SGX launches clearing for Asian FX forwards

Singapore Exchange will commence clearing of Asian foreign exchange forwards by September, boosting its bid to catch Tokyo as the largest regional foreign exchange player.

The exchange will clear non-deliverable contracts for currencies including the Chinese Yuan, Indonesian Rupiah, Indian Rupee, Korean Won, Malaysian Ringgit, Philippine Peso and Taiwanese Dollar, it said in a filing on Wednesday.

The new service follows the launch in November of SGX’s interest rate swap clearing service, which has processed nearly US$80 billion of rates contracts since launch.

Singapore is the fourth largest foreign exchange centre globally, according to the Bank for International Settlements, behind Tokyo, the US and the UK.

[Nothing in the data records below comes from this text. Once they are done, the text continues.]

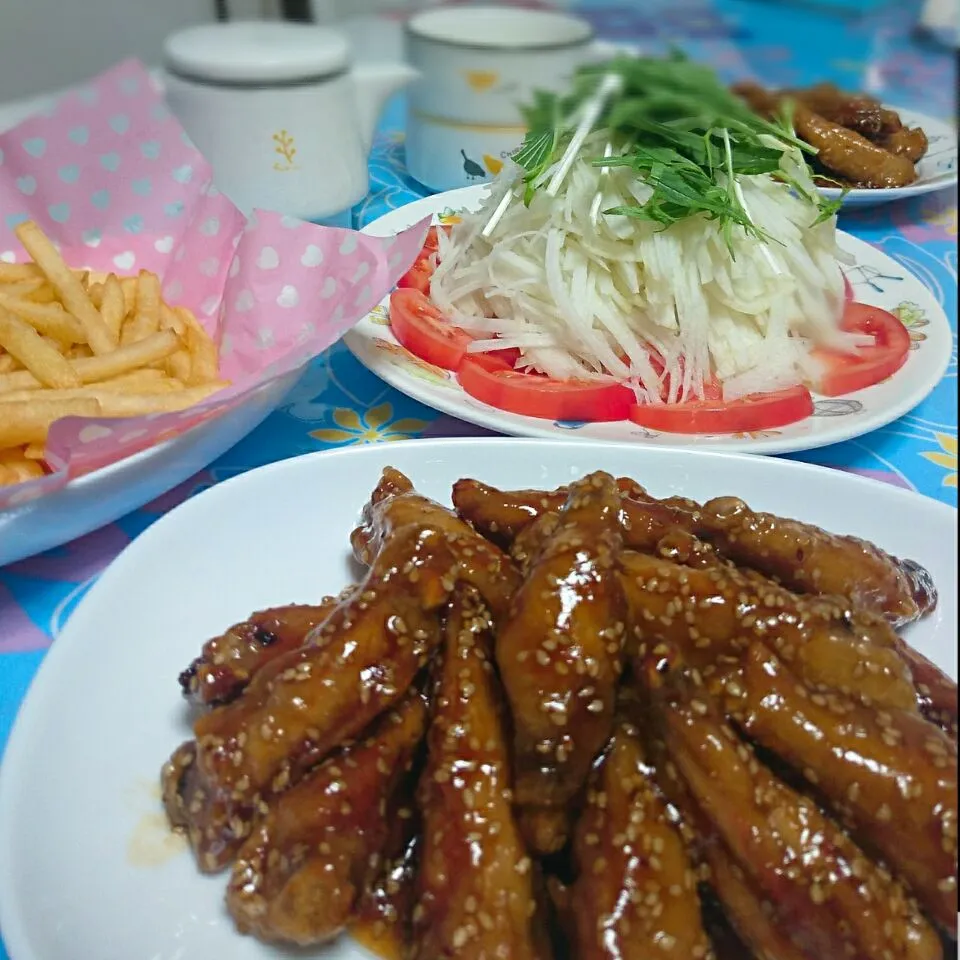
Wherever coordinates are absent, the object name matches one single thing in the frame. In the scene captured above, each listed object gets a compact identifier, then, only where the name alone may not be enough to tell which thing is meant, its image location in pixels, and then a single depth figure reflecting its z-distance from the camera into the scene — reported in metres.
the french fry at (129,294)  0.39
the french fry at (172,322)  0.38
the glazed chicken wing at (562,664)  0.21
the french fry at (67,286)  0.37
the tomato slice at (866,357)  0.37
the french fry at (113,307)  0.38
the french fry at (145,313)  0.37
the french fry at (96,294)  0.39
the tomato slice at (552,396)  0.35
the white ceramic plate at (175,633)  0.22
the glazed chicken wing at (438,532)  0.25
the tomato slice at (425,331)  0.37
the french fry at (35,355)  0.34
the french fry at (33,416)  0.31
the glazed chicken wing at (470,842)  0.21
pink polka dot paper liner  0.36
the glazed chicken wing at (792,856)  0.20
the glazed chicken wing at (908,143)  0.39
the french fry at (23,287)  0.37
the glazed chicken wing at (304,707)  0.23
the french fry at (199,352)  0.36
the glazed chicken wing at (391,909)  0.23
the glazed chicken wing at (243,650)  0.25
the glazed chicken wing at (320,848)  0.21
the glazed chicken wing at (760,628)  0.21
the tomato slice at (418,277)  0.39
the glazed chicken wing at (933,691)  0.20
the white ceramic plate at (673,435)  0.34
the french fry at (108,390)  0.33
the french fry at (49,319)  0.36
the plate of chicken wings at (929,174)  0.37
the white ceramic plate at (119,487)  0.28
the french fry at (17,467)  0.31
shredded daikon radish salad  0.27
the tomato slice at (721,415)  0.35
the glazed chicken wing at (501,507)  0.28
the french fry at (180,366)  0.36
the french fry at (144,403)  0.33
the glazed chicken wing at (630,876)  0.20
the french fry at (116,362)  0.34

SGX’s A$8.4 billion ($9 billion) bid for Sydney-based exchange operator ASX Ltd was rejected by the Australian government in April.

Eleven SGX Clearing Members will eligible to clear FX forwards. They are Barclays, Citigroup, Credit Suisse, DBS, Deutsche Bank, HSBC, Oversea-Chinese Banking Corporation, Standard Chartered, RBS, UBS and United Overseas Bank.

Thomson Reuters linked its new trade confirmation service to SGX and CME Clearing last week.